What Do You Do When You Feel Bored?
If you get excited easily about doing lots of interesting things, you probably also experience the side-effect of getting very bored when you're not...
If you get excited easily about doing lots of interesting things, you probably also experience the side-effect of getting very bored when you’re not able to do what you love. But while you can fill up most of your time with varied and interesting things to do, there will always be some times when you have to complete a task that you just don’t feel like doing.
So what do you do when you absolutely have to knuckle down because your boss, your coworkers, your family, your friends, your lecturers or a committee you volunteered to help are relying on you and you’re about to miss the deadline if you leave it any longer. Its not worth being a rebel, you’ve just got to get it done.
Here are a number of ideas that you can use to get past your next bout of boredom. I personally hate being bored so I use one or a combination of these things all the time.
1) Set yourself a task-based goal with a personal project as the reward. Put all your energy into your boring task immediately and do not stop until the task is finished. As soon as you are finished the boring task indulge in your personal project to your heart’s content.
2) Reduce the number of boring tasks you have to do in the first place by delegating them to someone else. You might not be able to get rid of everything that is boring, but if you give delegating a go you might be surprised at what you can let go. When it comes to personal tasks like ironing and cleaning you will need to pay someone, but at work you might even find some willing takers, and your good delegation skills could end up getting you a promotion!
3) Ask a friend to help or just keep you company. Recently I was moving house and a friend offered to come visit while I was packing. Well that was the best idea ever! I think I packed more things during the couple of hours on the two nights that she visited than I did on my own for the whole rest of the week.
4) Split your task up into milestones so that you can measure your percentage complete. If you know that you have to make twenty sales calls, or write a three thousand word essay, you have numbers that you can measure against. If feels good to make four calls and know that you’re 20% done, or hit word count after writing a couple more paragraphs.
5) Here’s an idea from Barbara Sher in Refuse to Choose. She suggests you can turn your task into part of an imaginary drama or storyline and amuse yourself silly with it! Pretend your task is part of a lead-up to an exciting adventure or mystery!
6) Listen to, or even sing along to music. Fast, loud pop is great for tedious physical tasks, whereas classical might be better if you have to concentrate. I don’t like music at all for focused tasks that I enjoy, but it is a welcome relief when I’m bored.
7) Double up. Have two boring tasks to do and the first one is taking you long enough already? Alternate them. The alternating of the two tasks might add enough variety to pick things up a bit.

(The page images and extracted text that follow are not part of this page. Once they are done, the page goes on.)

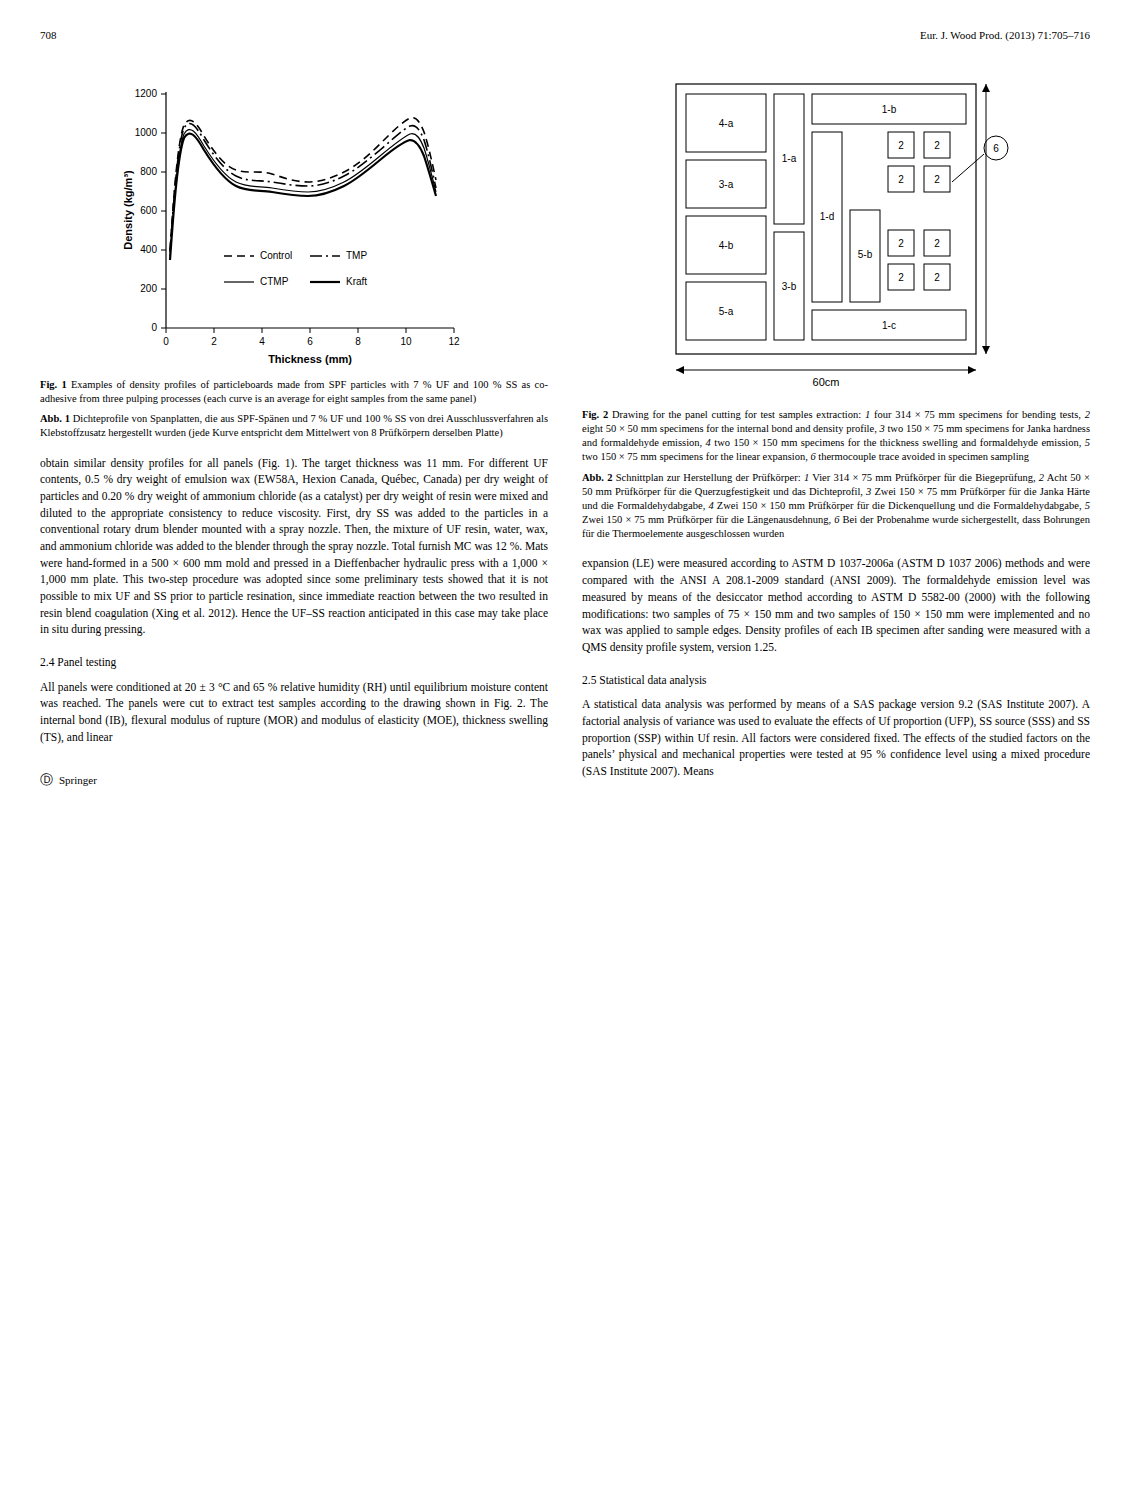708
Eur. J. Wood Prod. (2013) 71:705–716
0 200 400 600 800 1000 1200 0 2 4 6 8 10 12 Thickness (mm) Density (kg/m³) Control TMP CTMP Kraft
Fig. 1 Examples of density profiles of particleboards made from SPF particles with 7 % UF and 100 % SS as co-adhesive from three pulping processes (each curve is an average for eight samples from the same panel) Abb. 1 Dichteprofile von Spanplatten, die aus SPF-Spänen und 7 % UF und 100 % SS von drei Ausschlussverfahren als Klebstoffzusatz hergestellt wurden (jede Kurve entspricht dem Mittelwert von 8 Prüfkörpern derselben Platte)
obtain similar density profiles for all panels (Fig. 1). The target thickness was 11 mm. For different UF contents, 0.5 % dry weight of emulsion wax (EW58A, Hexion Canada, Québec, Canada) per dry weight of particles and 0.20 % dry weight of ammonium chloride (as a catalyst) per dry weight of resin were mixed and diluted to the appropriate consistency to reduce viscosity. First, dry SS was added to the particles in a conventional rotary drum blender mounted with a spray nozzle. Then, the mixture of UF resin, water, wax, and ammonium chloride was added to the blender through the spray nozzle. Total furnish MC was 12 %. Mats were hand-formed in a 500 × 600 mm mold and pressed in a Dieffenbacher hydraulic press with a 1,000 × 1,000 mm plate. This two-step procedure was adopted since some preliminary tests showed that it is not possible to mix UF and SS prior to particle resination, since immediate reaction between the two resulted in resin blend coagulation (Xing et al. 2012). Hence the UF–SS reaction anticipated in this case may take place in situ during pressing.
2.4 Panel testing
All panels were conditioned at 20 ± 3 °C and 65 % relative humidity (RH) until equilibrium moisture content was reached. The panels were cut to extract test samples according to the drawing shown in Fig. 2. The internal bond (IB), flexural modulus of rupture (MOR) and modulus of elasticity (MOE), thickness swelling (TS), and linear
Ⓓ Springer
4-a 3-a 4-b 5-a 1-a 3-b 1-b 1-c 1-d 5-b 2 2 2 2 2 2 2 2 6 60cm
Fig. 2 Drawing for the panel cutting for test samples extraction: 1 four 314 × 75 mm specimens for bending tests, 2 eight 50 × 50 mm specimens for the internal bond and density profile, 3 two 150 × 75 mm specimens for Janka hardness and formaldehyde emission, 4 two 150 × 150 mm specimens for the thickness swelling and formaldehyde emission, 5 two 150 × 75 mm specimens for the linear expansion, 6 thermocouple trace avoided in specimen sampling Abb. 2 Schnittplan zur Herstellung der Prüfkörper: 1 Vier 314 × 75 mm Prüfkörper für die Biegeprüfung, 2 Acht 50 × 50 mm Prüfkörper für die Querzugfestigkeit und das Dichteprofil, 3 Zwei 150 × 75 mm Prüfkörper für die Janka Härte und die Formaldehydabgabe, 4 Zwei 150 × 150 mm Prüfkörper für die Dickenquellung und die Formaldehydabgabe, 5 Zwei 150 × 75 mm Prüfkörper für die Längenausdehnung, 6 Bei der Probenahme wurde sichergestellt, dass Bohrungen für die Thermoelemente ausgeschlossen wurden
expansion (LE) were measured according to ASTM D 1037-2006a (ASTM D 1037 2006) methods and were compared with the ANSI A 208.1-2009 standard (ANSI 2009). The formaldehyde emission level was measured by means of the desiccator method according to ASTM D 5582-00 (2000) with the following modifications: two samples of 75 × 150 mm and two samples of 150 × 150 mm were implemented and no wax was applied to sample edges. Density profiles of each IB specimen after sanding were measured with a QMS density profile system, version 1.25.
2.5 Statistical data analysis
A statistical data analysis was performed by means of a SAS package version 9.2 (SAS Institute 2007). A factorial analysis of variance was used to evaluate the effects of Uf proportion (UFP), SS source (SSS) and SS proportion (SSP) within Uf resin. All factors were considered fixed. The effects of the studied factors on the panels’ physical and mechanical properties were tested at 95 % confidence level using a mixed procedure (SAS Institute 2007). Means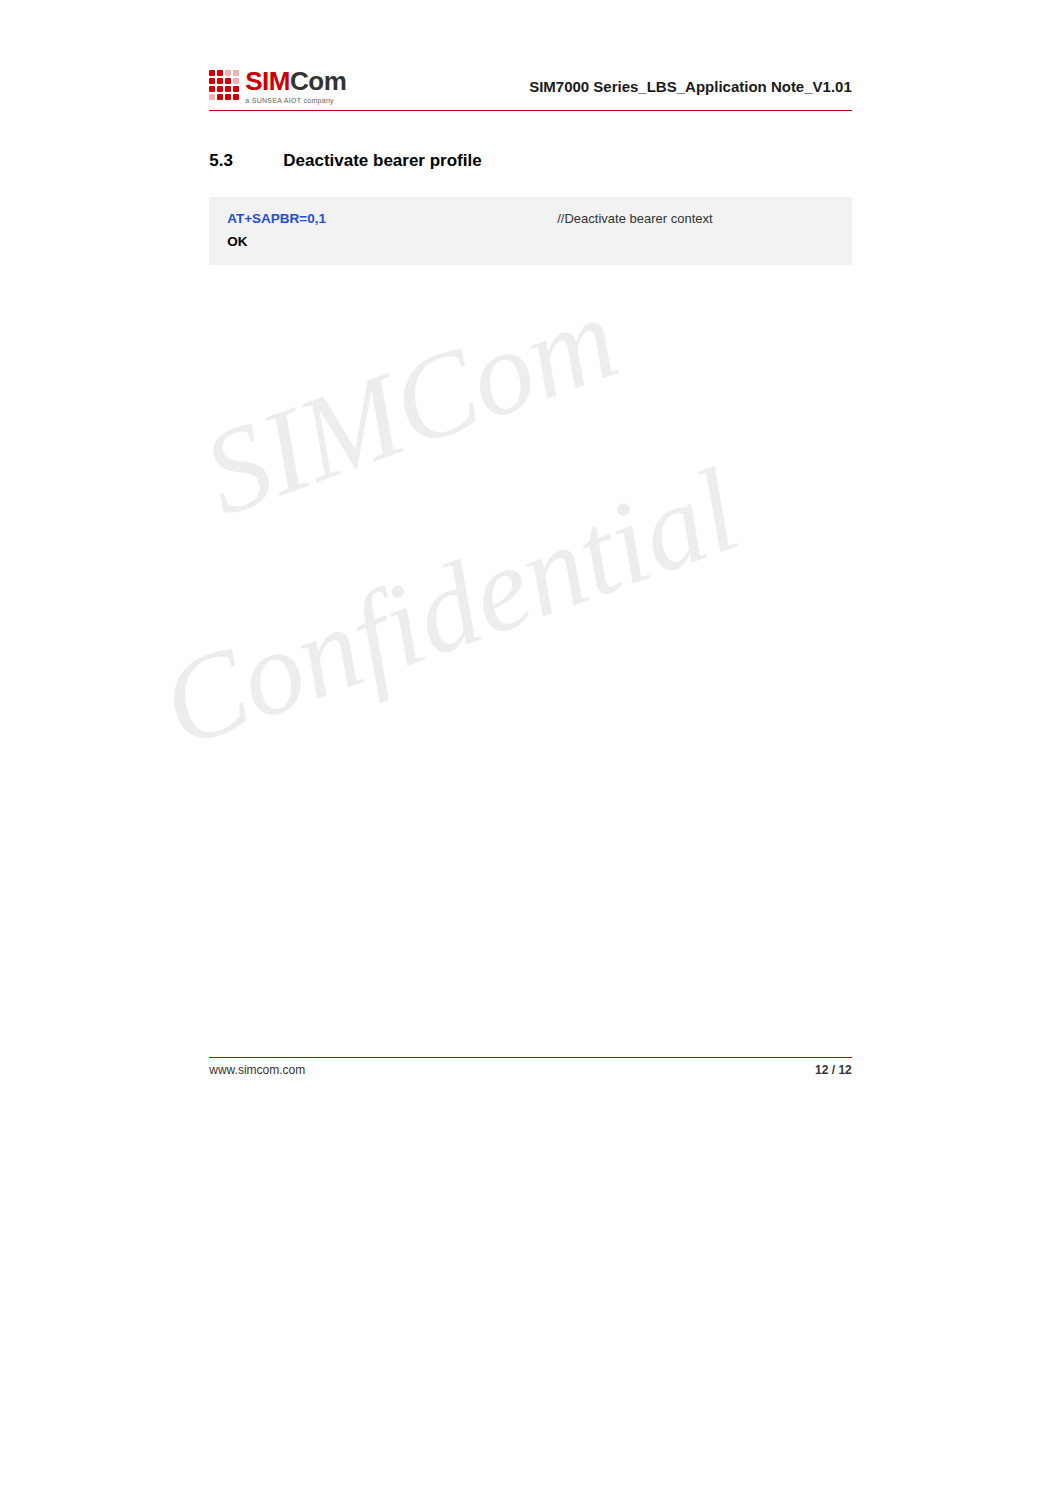SIMCom Confidential
SIM Com
a SUNSEA AIOT company
SIM7000 Series_LBS_Application Note_V1.01
5.3 Deactivate bearer profile
AT+SAPBR=0,1 //Deactivate bearer context
OK
www.simcom.com 12 / 12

Alternate the boring task with an interesting one. As a kid, this was the only way I could get myself to clean my bedroom. I made a pact with myself that if I picked up and put away 10 items I would allow myself to read one page of my book. Then once I had read one page I would have to go and pick up another 10 items before getting to read the next page. It worked! I still do this today when it comes to tidying the house.
9) Get a stopwatch and make it a challenge for yourself. How quickly can you write that 2000 word essay? Turn on the stopwatch and find out! Then next time see if you can beat your own personal record
10) Athletes use interval training to do short bursts of high energy activity. You can use it to do short bursts of getting boring things done! Just setup a timer for 5, 10 or 15 minutes and work as fast as you can during that time. Work out how long the total task will take you and slot the sprints in around your other activities. I use to do that when I worked from home as a telephone researcher when I was at uni. I would do six sprints a day of 20 minutes each whenever it was most convenient for me. I never had to put up with two-hour blocks of tedious phone calling, but still got the work done.
11) Instead of wasting your time doing the same task repeatedly, see if you can find a way to set up an automated system for getting the task done. This is particularly the case with anything done on the computer. For example, when I started my career in IT I took a job as a software tester, but then I realised that I hated testing because I found the step-by-step regression tests to be particularly tedious. To make the task better, I learned how to use an automated testing software package and wrote some scripts that would do the specific mouse clicks for me. I topped it off by writing an instruction manual to teach the other members on my team how to do it too.